(TASK GOAL) Examine the entries below, count the lines holding the string "clouds", and respond with the number only.

===

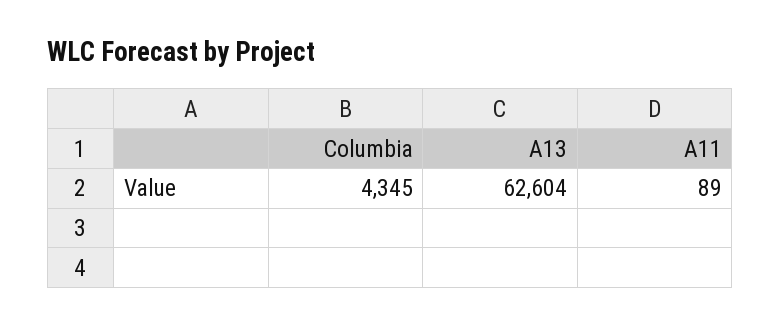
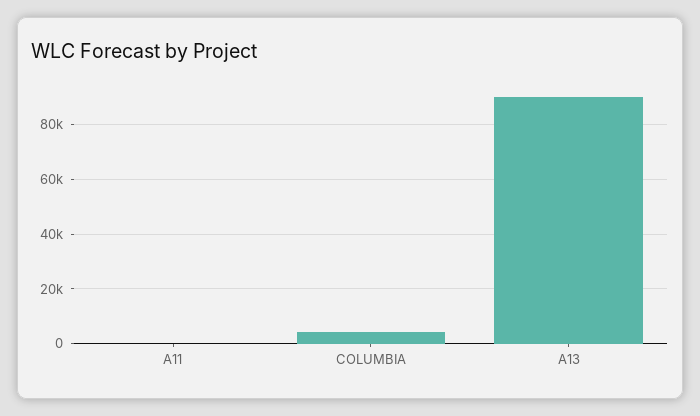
  {
    "Columbia": 4345,
-   "A13": 62604,
+   "A13": 90000,
    "A11": 89
  }

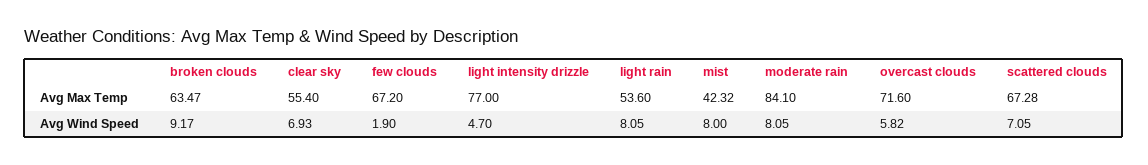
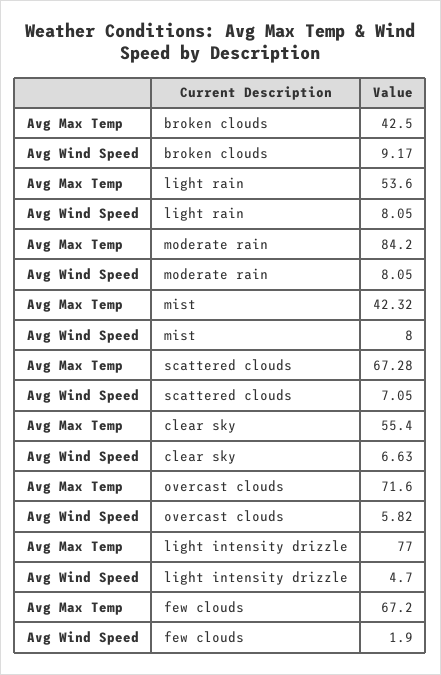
  {
    "broken clouds": {
-     "Avg Max Temp": 63.47,
+     "Avg Max Temp": 42.5,
      "Avg Wind Speed": 9.17
    },
    "clear sky": {
      "Avg Max Temp": 55.4,
-     "Avg Wind Speed": 6.93
+     "Avg Wind Speed": 6.63
    },
    "few clouds": {
      "Avg Max Temp": 67.2,
      "Avg Wind Speed": 1.9
    },
    "light intensity drizzle": {
      "Avg Max Temp": 77,
      "Avg Wind Speed": 4.7
    },
    "light rain": {
      "Avg Max Temp": 53.6,
      "Avg Wind Speed": 8.05
    },
    "mist": {
      "Avg Max Temp": 42.32,
      "Avg Wind Speed": 8
    },
    "moderate rain": {
-     "Avg Max Temp": 84.1,
+     "Avg Max Temp": 84.2,
      "Avg Wind Speed": 8.05
    },
    "overcast clouds": {
      "Avg Max Temp": 71.6,
      "Avg Wind Speed": 5.82
    },
    "scattered clouds": {
      "Avg Max Temp": 67.28,
      "Avg Wind Speed": 7.05
    }
  }

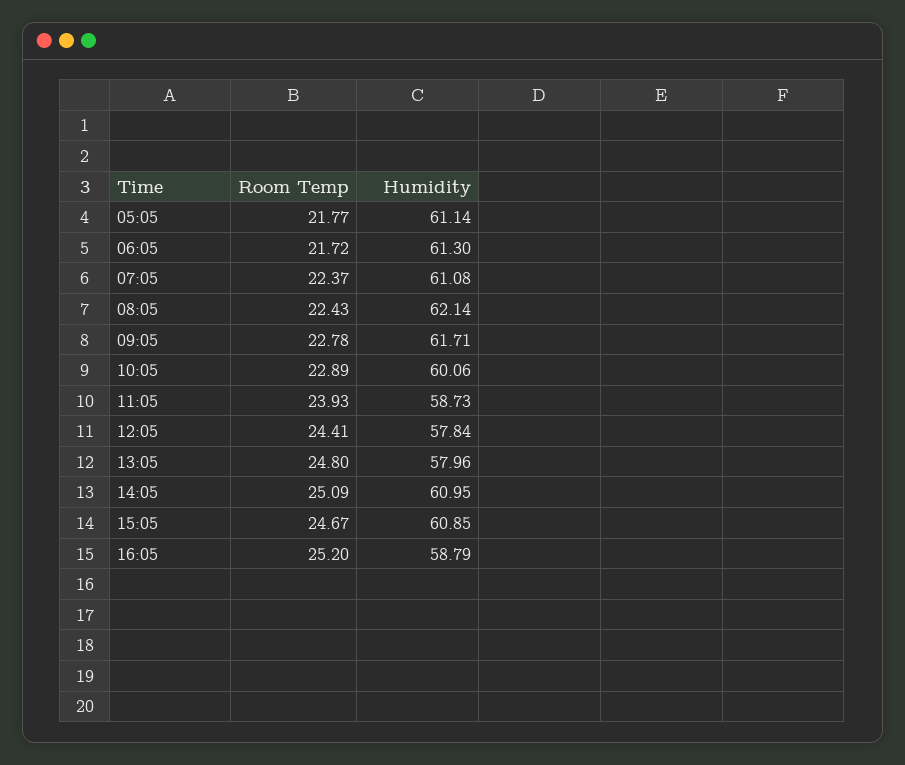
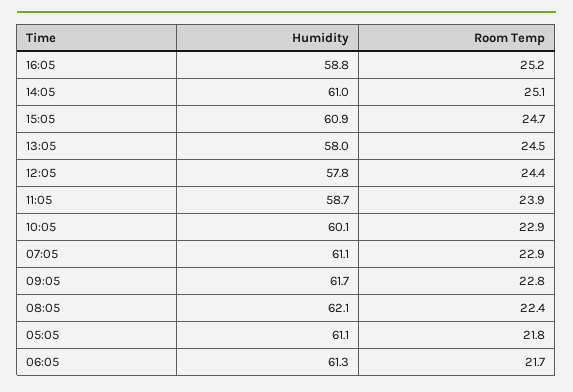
  {
    "Room Temp": {
      "05:05": 21.77,
      "06:05": 21.72,
-     "07:05": 22.37,
+     "07:05": 22.9,
      "08:05": 22.43,
      "09:05": 22.78,
      "10:05": 22.89,
      "11:05": 23.93,
      "12:05": 24.41,
-     "13:05": 24.8,
+     "13:05": 24.5,
      "14:05": 25.09,
      "15:05": 24.67,
      "16:05": 25.2
    },
    "Humidity": {
      "05:05": 61.14,
      "06:05": 61.3,
      "07:05": 61.08,
      "08:05": 62.14,
      "09:05": 61.71,
      "10:05": 60.06,
      "11:05": 58.73,
      "12:05": 57.84,
      "13:05": 57.96,
      "14:05": 60.95,
      "15:05": 60.85,
      "16:05": 58.79
    }
  }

===

(EXERCISE ANSWER) 4